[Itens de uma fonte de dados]
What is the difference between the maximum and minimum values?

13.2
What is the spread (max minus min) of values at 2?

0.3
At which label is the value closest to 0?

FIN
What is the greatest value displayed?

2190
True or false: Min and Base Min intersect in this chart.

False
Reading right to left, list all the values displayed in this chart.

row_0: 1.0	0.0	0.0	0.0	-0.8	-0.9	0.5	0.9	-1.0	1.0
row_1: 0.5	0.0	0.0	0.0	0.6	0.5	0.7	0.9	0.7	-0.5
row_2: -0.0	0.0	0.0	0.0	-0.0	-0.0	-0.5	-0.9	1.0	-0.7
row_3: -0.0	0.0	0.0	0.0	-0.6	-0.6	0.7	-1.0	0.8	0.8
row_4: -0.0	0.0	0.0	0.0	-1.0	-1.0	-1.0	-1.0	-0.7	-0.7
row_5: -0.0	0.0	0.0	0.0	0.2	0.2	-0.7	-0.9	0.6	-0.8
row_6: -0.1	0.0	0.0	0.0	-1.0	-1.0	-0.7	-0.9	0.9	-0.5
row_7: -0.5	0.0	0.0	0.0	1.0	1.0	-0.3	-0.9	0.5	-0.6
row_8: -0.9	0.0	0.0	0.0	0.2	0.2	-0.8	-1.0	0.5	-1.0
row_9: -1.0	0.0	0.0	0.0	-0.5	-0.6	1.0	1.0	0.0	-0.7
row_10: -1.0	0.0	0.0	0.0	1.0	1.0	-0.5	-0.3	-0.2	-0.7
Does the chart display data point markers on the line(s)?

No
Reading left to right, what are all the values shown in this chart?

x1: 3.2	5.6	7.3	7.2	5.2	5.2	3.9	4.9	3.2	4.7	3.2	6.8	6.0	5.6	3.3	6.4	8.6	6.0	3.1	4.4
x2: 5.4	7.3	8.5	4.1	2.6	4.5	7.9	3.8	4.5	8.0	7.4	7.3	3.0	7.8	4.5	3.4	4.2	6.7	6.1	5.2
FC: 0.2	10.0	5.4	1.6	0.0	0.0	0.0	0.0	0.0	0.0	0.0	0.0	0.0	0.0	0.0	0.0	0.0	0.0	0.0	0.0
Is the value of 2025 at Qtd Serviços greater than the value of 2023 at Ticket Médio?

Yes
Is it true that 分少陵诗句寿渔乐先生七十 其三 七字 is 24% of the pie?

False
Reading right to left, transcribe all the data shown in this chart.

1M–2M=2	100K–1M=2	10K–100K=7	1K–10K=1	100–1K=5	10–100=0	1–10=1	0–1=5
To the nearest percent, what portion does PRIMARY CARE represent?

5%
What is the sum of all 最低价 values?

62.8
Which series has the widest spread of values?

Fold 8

O problema:
Apresente todos os dados acima em forma de lista numerada, sem as linhas em branco.

Exercício resolvido:
1. What is the difference between the maximum and minimum values?
2. 13.2
3. What is the spread (max minus min) of values at 2?
4. 0.3
5. At which label is the value closest to 0?
6. FIN
7. What is the greatest value displayed?
8. 2190
9. True or false: Min and Base Min intersect in this chart.
10. False
11. Reading right to left, list all the values displayed in this chart.
12. row_0: 1.0	0.0	0.0	0.0	-0.8	-0.9	0.5	0.9	-1.0	1.0
13. row_1: 0.5	0.0	0.0	0.0	0.6	0.5	0.7	0.9	0.7	-0.5
14. row_2: -0.0	0.0	0.0	0.0	-0.0	-0.0	-0.5	-0.9	1.0	-0.7
15. row_3: -0.0	0.0	0.0	0.0	-0.6	-0.6	0.7	-1.0	0.8	0.8
16. row_4: -0.0	0.0	0.0	0.0	-1.0	-1.0	-1.0	-1.0	-0.7	-0.7
17. row_5: -0.0	0.0	0.0	0.0	0.2	0.2	-0.7	-0.9	0.6	-0.8
18. row_6: -0.1	0.0	0.0	0.0	-1.0	-1.0	-0.7	-0.9	0.9	-0.5
19. row_7: -0.5	0.0	0.0	0.0	1.0	1.0	-0.3	-0.9	0.5	-0.6
20. row_8: -0.9	0.0	0.0	0.0	0.2	0.2	-0.8	-1.0	0.5	-1.0
21. row_9: -1.0	0.0	0.0	0.0	-0.5	-0.6	1.0	1.0	0.0	-0.7
22. row_10: -1.0	0.0	0.0	0.0	1.0	1.0	-0.5	-0.3	-0.2	-0.7
23. Does the chart display data point markers on the line(s)?
24. No
25. Reading left to right, what are all the values shown in this chart?
26. x1: 3.2	5.6	7.3	7.2	5.2	5.2	3.9	4.9	3.2	4.7	3.2	6.8	6.0	5.6	3.3	6.4	8.6	6.0	3.1	4.4
27. x2: 5.4	7.3	8.5	4.1	2.6	4.5	7.9	3.8	4.5	8.0	7.4	7.3	3.0	7.8	4.5	3.4	4.2	6.7	6.1	5.2
28. FC: 0.2	10.0	5.4	1.6	0.0	0.0	0.0	0.0	0.0	0.0	0.0	0.0	0.0	0.0	0.0	0.0	0.0	0.0	0.0	0.0
29. Is the value of 2025 at Qtd Serviços greater than the value of 2023 at Ticket Médio?
30. Yes
31. Is it true that 分少陵诗句寿渔乐先生七十 其三 七字 is 24% of the pie?
32. False
33. Reading right to left, transcribe all the data shown in this chart.
34. 1M–2M=2	100K–1M=2	10K–100K=7	1K–10K=1	100–1K=5	10–100=0	1–10=1	0–1=5
35. To the nearest percent, what portion does PRIMARY CARE represent?
36. 5%
37. What is the sum of all 最低价 values?
38. 62.8
39. Which series has the widest spread of values?
40. Fold 8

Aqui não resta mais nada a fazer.